(TEXT BLOCK Opens)

Dec. 10, 2018 – The Health and Human Services (HHS) proposal to require that drug companies include drug list prices in direct-to-consumer (DTC) ads could potentially confuse patients, and it also could cause patients to defer treatment because of the misleading price tag, according to Robert Zirkelbach, EVP of public affairs, Pharmaceutical Research and Manufacturers of America (PhRMA), who spoke at the Coalition for Healthcare Communication’s 2018 Post-election Conference, held Nov. 26-27 in Washington, D.C.
PhRMA recognizes that “there is a desire among consumers to learn more about how medicines are priced, what their costs are going to be, and there is more that we can do to provide information to consumers to make this set of information available,” Zirkelbach said. Accordingly, the group unveiled its own plan the same day as the HHS proposal calling for drug companies to provide links to pricing information in DTC television ads.
PhRMA’s updated DTC principles – which take effect April 15 – will call not only for the links to direct consumers to information about the list price, but also will include “an estimate or range of out-of-pocket costs, the types of patient assistance or co-pay assistance that companies might offer, or other context around the cost of that medicine,” he explained, adding that PhRMA member companies “want to be more transparent and want to provide more information.”

(TEXT BLOCK Closes)

* _DIRECTIONS_:
Print the part of the text on drug price disclosure in ads from "PhRMA recognizes that" down to "DTC television ads.".

(GIVEN RECORDS Opens)

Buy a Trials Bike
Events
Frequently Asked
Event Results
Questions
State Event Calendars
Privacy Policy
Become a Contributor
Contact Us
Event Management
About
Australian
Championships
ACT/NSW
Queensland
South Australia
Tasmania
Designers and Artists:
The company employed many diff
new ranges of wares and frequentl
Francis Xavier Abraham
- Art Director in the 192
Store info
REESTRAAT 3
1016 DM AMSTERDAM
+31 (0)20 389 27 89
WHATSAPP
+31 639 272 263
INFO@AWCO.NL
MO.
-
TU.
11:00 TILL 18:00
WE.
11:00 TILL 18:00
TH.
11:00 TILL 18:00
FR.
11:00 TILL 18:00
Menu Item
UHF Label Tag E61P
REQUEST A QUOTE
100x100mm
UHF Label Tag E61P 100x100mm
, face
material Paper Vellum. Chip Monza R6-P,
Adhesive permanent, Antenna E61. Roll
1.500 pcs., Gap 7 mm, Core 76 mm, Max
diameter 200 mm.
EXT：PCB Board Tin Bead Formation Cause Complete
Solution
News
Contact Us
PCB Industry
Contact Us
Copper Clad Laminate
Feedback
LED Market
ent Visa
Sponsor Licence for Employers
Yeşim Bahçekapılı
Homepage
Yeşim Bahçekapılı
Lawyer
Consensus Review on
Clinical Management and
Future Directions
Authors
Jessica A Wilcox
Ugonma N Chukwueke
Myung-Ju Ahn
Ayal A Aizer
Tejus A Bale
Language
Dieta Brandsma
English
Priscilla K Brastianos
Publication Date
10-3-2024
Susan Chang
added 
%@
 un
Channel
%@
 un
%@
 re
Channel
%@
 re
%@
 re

(GIVEN RECORDS Closes)
(GIVEN RECORDS Opens)

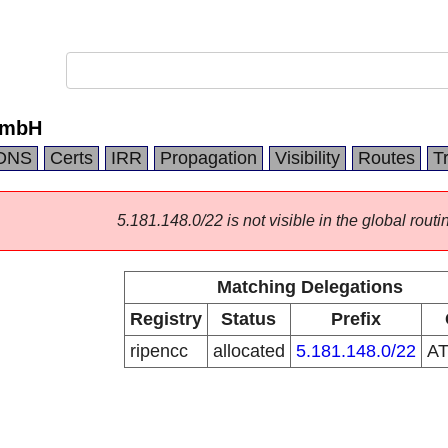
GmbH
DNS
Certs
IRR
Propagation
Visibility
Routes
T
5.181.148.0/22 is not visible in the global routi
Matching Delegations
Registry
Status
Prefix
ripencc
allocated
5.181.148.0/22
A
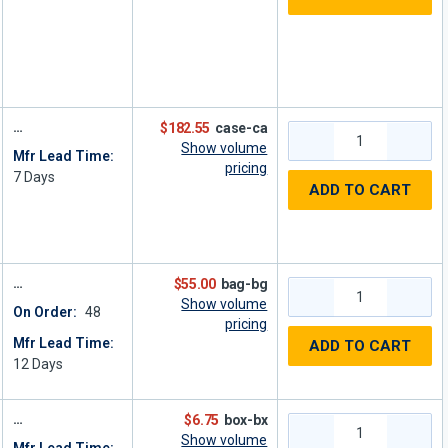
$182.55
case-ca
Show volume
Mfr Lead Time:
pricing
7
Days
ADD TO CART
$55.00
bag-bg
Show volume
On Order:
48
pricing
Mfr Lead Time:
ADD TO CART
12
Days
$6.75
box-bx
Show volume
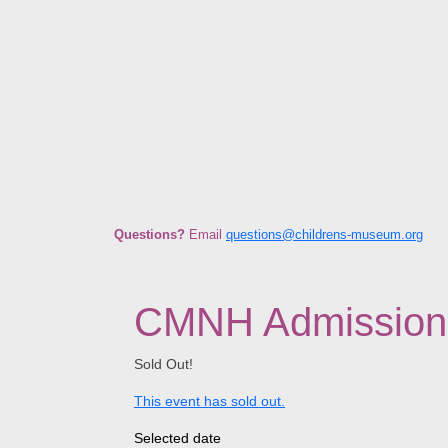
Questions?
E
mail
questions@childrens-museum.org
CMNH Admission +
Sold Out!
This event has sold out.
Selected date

(GIVEN RECORDS Closes)

* _OUTPUT FOR THIS TASK_:
PhRMA recognizes that “there is a desire among consumers to learn more about how medicines are priced, what their costs are going to be, and there is more that we can do to provide information to consumers to make this set of information available,” Zirkelbach said. Accordingly, the group unveiled its own plan the same day as the HHS proposal calling for drug companies to provide links to pricing information in DTC television ads.